We ran across other issues while developing this service. One of the first was that CONTENTdm XML files tended to be missing container elements. Container elements help to offset individual records within an XML file. So what we did was temporarily add these container elements into the record.
Then, after processing was complete, we made sure to remove those temporary elements. We needed to make sure that the post-processed file’s elements matched the pre-processed file’s elements.
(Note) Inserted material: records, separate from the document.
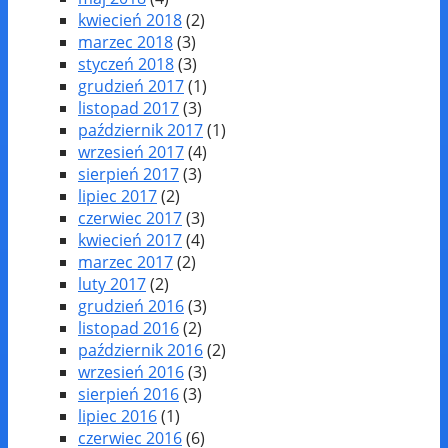
kwiecień 2018
(2)
marzec 2018
(3)
styczeń 2018
(3)
grudzień 2017
(1)
listopad 2017
(3)
październik 2017
(1)
wrzesień 2017
(4)
sierpień 2017
(3)
lipiec 2017
(2)
czerwiec 2017
(3)
kwiecień 2017
(4)
marzec 2017
(2)
luty 2017
(2)
grudzień 2016
(3)
listopad 2016
(2)
październik 2016
(2)
wrzesień 2016
(3)
sierpień 2016
(3)
lipiec 2016
(1)
czerwiec 2016
(6)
On this slide, you’ll notice we have several circles. Each circle represents a version of a file. In the center is the original file received from Jeremy. Only one of the surrounding circles is actually correct and can be loaded back into CONTENTdm without throwing up an error.On the left, we have title, creator, and subject-keyword. But you’ll notice that our original file does not have subject-keyword. So our first lesson is that element names cannot change between processing.Up top, we have title, subject, and creator. This is better as we still have the same elements, though the last two are in different order. Our second lesson is that elements cannot change order during processing.On the right, we have title, creator, subject, and keyword. So, no element name changes or order changes, but now we have keyword that we’ve added since we want to take advantage of those see-references. The third lesson is that we cannot introduce new elements when they did not exist previously.The bottom example matches the original exactly. The lesson here is that if we want to make use of new elements, we just have to make sure to add those in prior to exporting the XML file. CONTENTdm doesn’t care about empty elements just as long as they still exist when re-loading the processed files.
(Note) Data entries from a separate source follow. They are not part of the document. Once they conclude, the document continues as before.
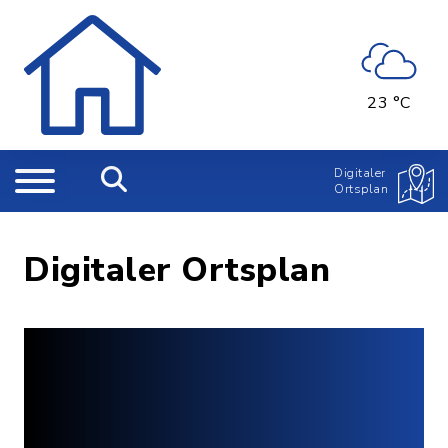
23 °C
Digitaler
Ortsplan
Digitaler Ortsplan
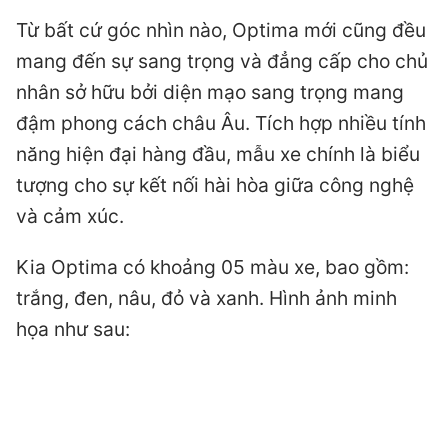
Từ bất cứ góc nhìn nào, Optima mới cũng đều
mang đến sự sang trọng và đẳng cấp cho chủ
nhân sở hữu bởi diện mạo sang trọng mang
đậm phong cách châu Âu. Tích hợp nhiều tính
năng hiện đại hàng đầu, mẫu xe chính là biểu
tượng cho sự kết nối hài hòa giữa công nghệ
và cảm xúc.
Kia Optima có khoảng 05 màu xe, bao gồm:
trắng, đen, nâu, đỏ và xanh. Hình ảnh minh
họa như sau:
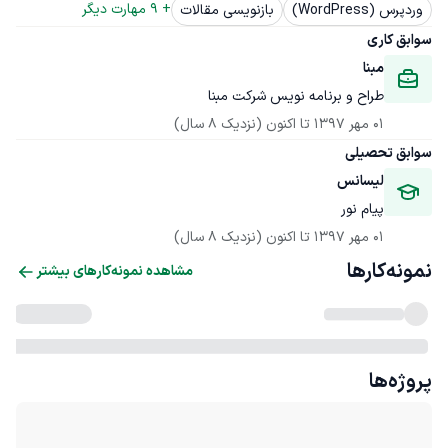
+ 
9
 مهارت دیگر
وردپرس (WordPress)
بازنویسی مقالات
سوابق کاری
مبنا
طراح و برنامه نویس شرکت مبنا 
01 مهر 1397
 تا اکنون
(نزدیک 8 سال)
سوابق تحصیلی
لیسانس
پیام نور
01 مهر 1397
 تا اکنون
(نزدیک 8 سال)
نمونه‌کارها
مشاهده نمونه‌کارهای بیشتر
پروژه‌ها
Some of the other problems we encountered included bad OCR data. I should point out that this was not an issue with CONTENTdm per se; depending on the OCR program or data you’re trying to OCR, you’ll periodically run into garbage translations regardless.For our purposes, our system would throw up an error during processing when it encountered a stray angle bracket it wasn’t expecting to find. So it would treat them as new elements and that’s when the problems would start.
In order to get around this issue, we offset the OCR data between CDATA blocks. This is both good & bad. Good because it ignores all of the data between the CDATA blocks so the system can proceed as expected. Bad because if you have anything between those CDATA blocks that you want processed, that’s not possible. The hope is that your OCR data doesn’t need authority control performed on it at this point, but we admit that this is a workaround for now.
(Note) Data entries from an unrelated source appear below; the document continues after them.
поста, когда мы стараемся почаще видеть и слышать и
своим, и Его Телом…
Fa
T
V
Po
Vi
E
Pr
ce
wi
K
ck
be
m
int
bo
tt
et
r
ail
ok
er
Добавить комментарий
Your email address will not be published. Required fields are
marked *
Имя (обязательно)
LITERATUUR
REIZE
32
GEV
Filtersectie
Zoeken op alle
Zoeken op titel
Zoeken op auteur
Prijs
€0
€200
At Backstage, we’re continually trying to push the envelope of what to report out to clients. Our philosophy is leaving no stone unturned when it comes to reports. This slide shows a few different reports.We report out unmatched names as well those where part of the heading actually matched. Headings that were changed completely are reported, along with headings that were split out into multiple sets of headings.
This particular report is our near match report. We utilize a method called the Levenshtein-Distance algorithm, which compares two strings and determines the confidence value between those two strings. The closer the strings are distance-wise in characters, the higher the confidence value. The hope with this particular report is to give our clients more confidence in deciding what needs to be corrected in their headings … as well as what can be safely ignored. Based on feedback from other clients, this report is usually very helpful with Name headings in particular.
Finally, I just wanted to add that the vast majority of our conversation up to this point has concerned itself with CONTENTdm XML files. We are anxious to also explore other non-MARC data formats, such as those listed here.